One of the Bitcoin forks was also included in our list, the peculiarity of which is a hybrid method of confirming transactions. This method significantly increases the platform’s resistance to hacker penetration, as well as to overloads and power surges. The network is peer-to-peer, that is, all participants have equal rights.

When performing transactions, there is no need to indicate your private data, which guarantees maximum anonymity and security. And the peer-to-peer architecture of the network is protected from any influence.

  • annual rate - 100%;
  • traded on eight different exchanges;
  • market capitalization $6,642,668.

BlackCoin

The list of cryptocurrencies that support Proof of Stake also includes a fork of the previous coin. It split from NovaCoin in early 2014. The creator is Russian Pavel Vasin. The initial goal of the development was to let the world know that “proof of work”, PoW, is not the only guarantor of cryptocurrency security.

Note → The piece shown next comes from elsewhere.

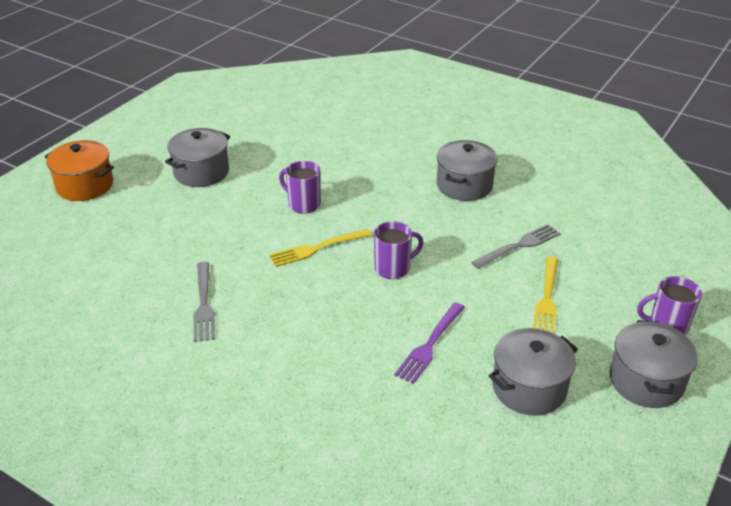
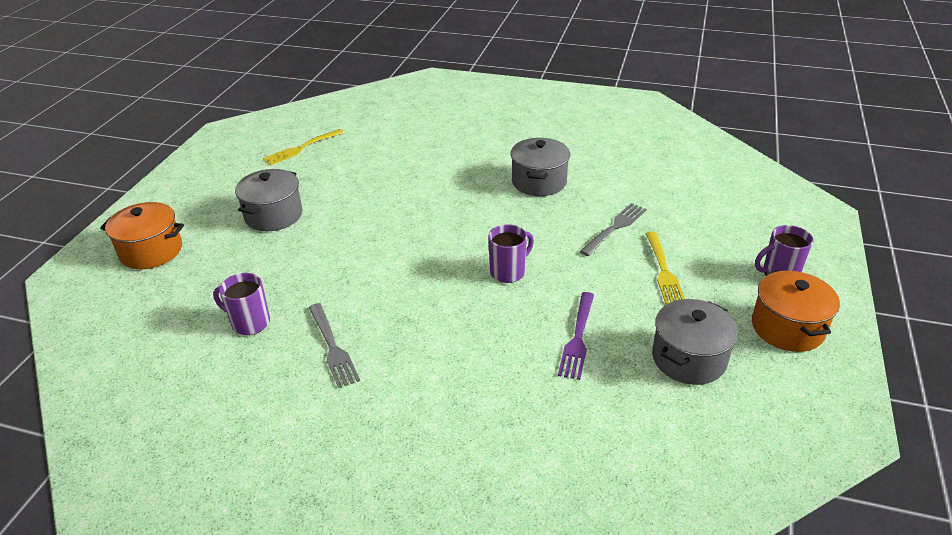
camera: 15 degrees left, 0 degrees up
yellow fork [269,229,372,267] -> yellow fork moved to [263,129,344,165]
purple mug [279,161,321,214] -> purple mug moved to [213,273,270,335]
grey pot [610,320,698,408] -> orange pot [752,270,840,352]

The network operates on “minting” technology, that is, new blocks are created in the blockchain to prove ownership. It doesn’t matter what the performance of the participant’s computer is, it is enough to keep it turned on and the wallet open to receive a constant income from your amount, instead of mining in the usual sense of the word.

  • annual rate - 1%;
  • traded on Poloniex and Bittrex in large volumes;
  • market capitalization $17,408,552

OKCash

The last one on our list of Proof of Stake cryptocurrencies for today. This, in turn, is a fork of BlackCoin. It stands out for its instant confirmation of transactions and a convenient application for working with your balance.

  • annual rate 20%;
  • traded on Bittrex, volumes are insignificant;
  • market capitalization $9,068,224.